The (u, v) coverage for the April 6 (left) and April 7 (right) EHT observations of Sgr A* during the 2017 campaign. The color of the data points encodes the fractional polarization amplitude in the range from 0 to 2, and the tick direction encodes the measured polarization direction.

Scientists are excited to have images of both supermassive black holes in polarized light because these images, and the data that come with them, provide new ways to compare and contrast black holes of different sizes and masses. As technology improves, the images are likely to reveal even more secrets of black holes and their similarities or differences.

Michi Bauböck, postdoctoral researcher at the University of Illinois Urbana-Champaign, said, “M87* and Sgr A* are different in a few important ways: M87* is much bigger, and it’s pulling in matter from its surroundings at a much faster rate. So, we might have expected that the magnetic fields also look very different. But in this case, they turned out to be quite similar, which may mean that this structure is common to all black holes. A better understanding of the magnetic fields near black holes helps us answer several open questions — from how jets are formed and launched to what powers the bright flares we see in infrared and X-ray light.”

The EHT has conducted several observations since 2017 and is scheduled to observe Sgr A* again in April 2024. Each year, the images improve as the EHT incorporates new telescopes, larger bandwidth, and new observing frequencies. Planned expansions for the next decade will enable high-fidelity movies of Sgr A*, may reveal a hidden jet, and could allow astronomers to observe similar polarization features in other black holes. Meanwhile, extending the EHT into space will provide sharper images of black holes than ever before.

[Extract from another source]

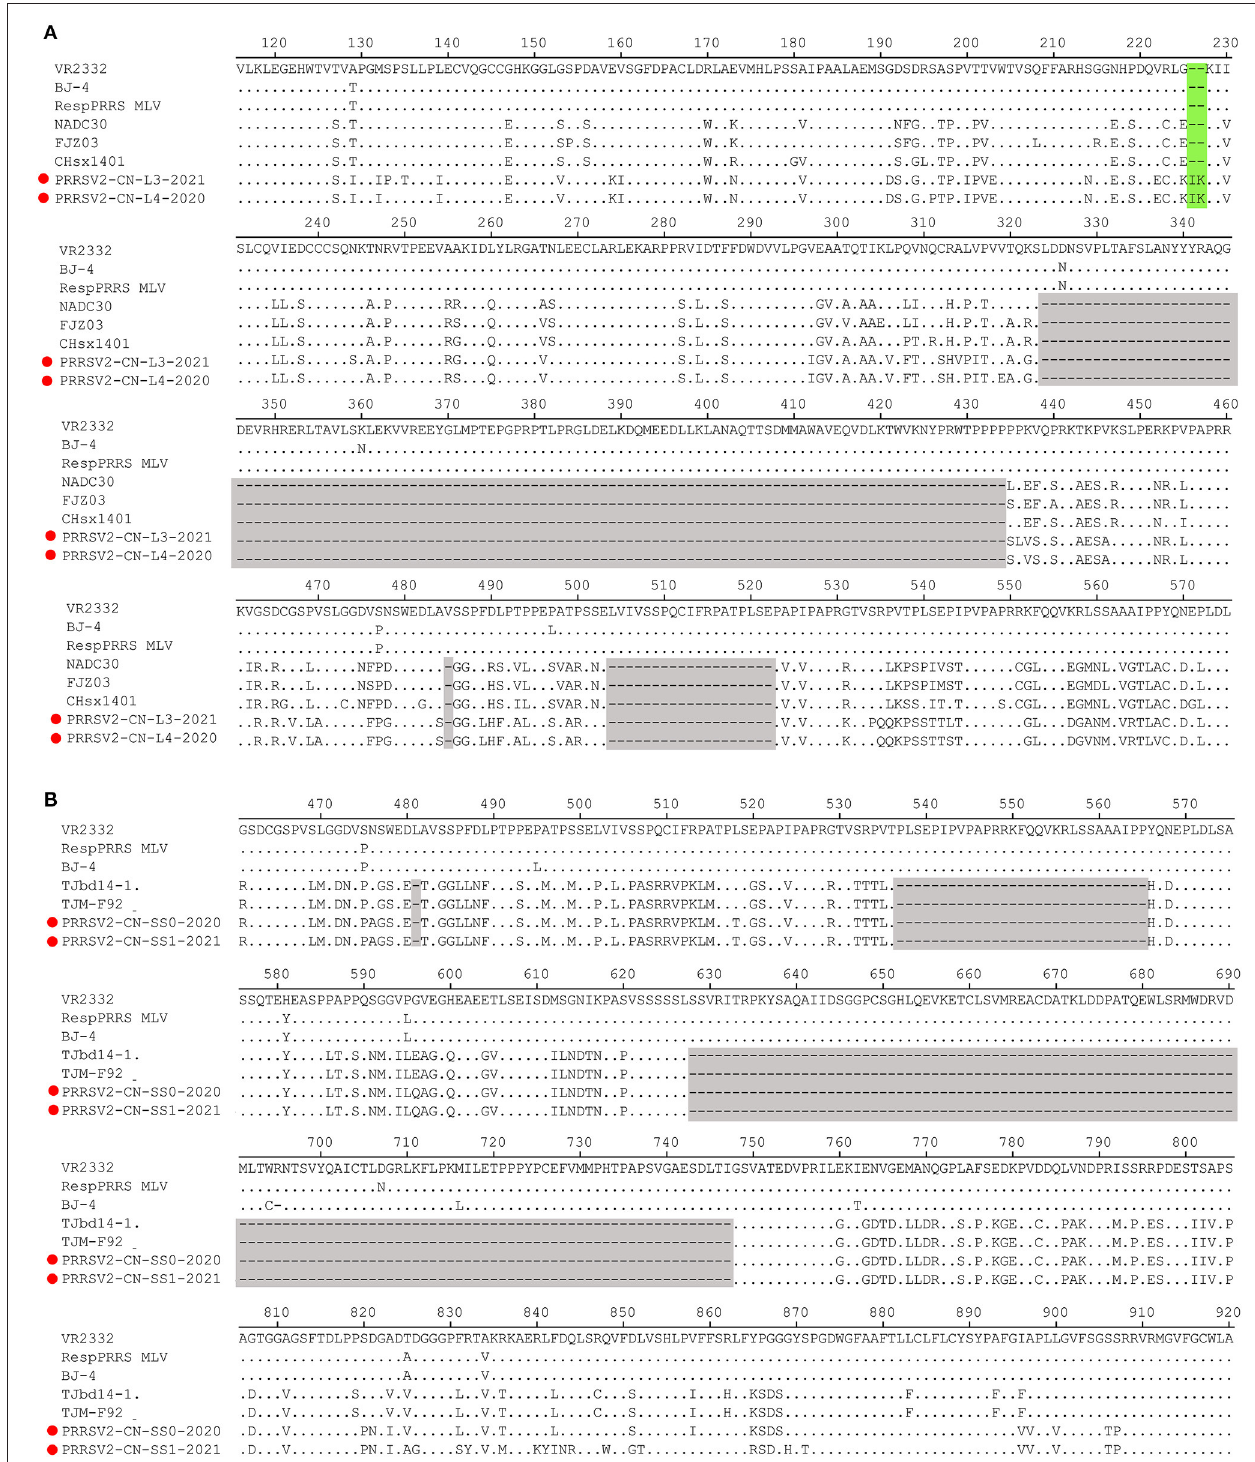
FIGURE 2 | Amino acids alignment for Nsp2 of the four PRRSV isolates with representative strains. (A) The 131-aa discontinuous deletions (aa324–434, aa485, and aa504–522) highlighted in gray boxes show the deletion signature of PRRSV2/CN/L3/2021, PRRSV2/CN/L4/2021, and NADC30-like strains. Additional 2-aa insertion in PRRSV2/CN/L3/2021 and PRRSV2/CN/L4/2021 is marked in the green box. (B) The 150-aa discontinuous deletions (aa481 + aa537-566 + aa628–747) highlighted in gray boxes show the deletion signature of PRRSV2/CN/SS0/2020, PRRSV2/CN/SS1/2021, and MLV TJM-F92 strain.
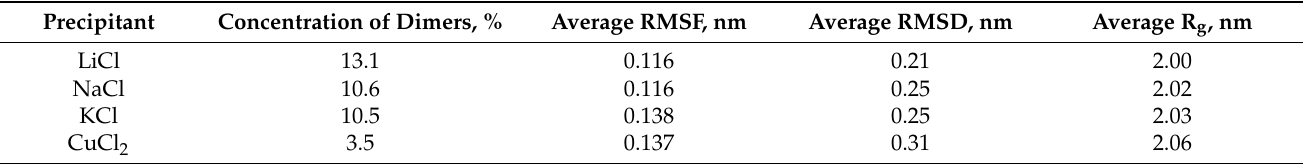
Figure 1. RMSF of dimers with different precipitants: LiCl, NaCl, KCl and CuCl 2 . Chains A and B are the polypeptide chains of dimers. Table 1. Comparison of concentration, RMSF, RMSD and radius of gyration of dimers averaged over 3 simulations and over all C α atoms. Given concentration data are obtained from SAXS measurements [10].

The CfA is leading several major initiatives to sharply enhance the EHT over the next decade. The next-generation EHT (ngEHT) project is undertaking a transformative upgrade of the EHT, aiming to bring multiple new radio dishes online, enable simultaneous multi-color observations, and increase the overall sensitivity of the array. The ngEHT expansion will enable the array to make real-time movies of supermassive black holes on event horizon scales. These movies will resolve detailed structure and dynamics near the event horizon, bringing into focus “strong-field” gravity features predicted by General Relativity as well as the interplay of accretion and relativistic jet-launching that sculpts large-scale structures in the Universe. Meanwhile, the Black Hole Explorer (BHEX) mission concept will extend the EHT into space, producing the sharpest images in the history of astronomy. BHEX will enable the detection and imaging of the “photon ring” — a sharp ring feature formed by strongly lensed emission around black holes. The properties of a black hole are imprinted on the size and shape of the photon ring, revealing masses and spins for dozens of black holes, in turn showing how these strange objects grow and interact with their host galaxies.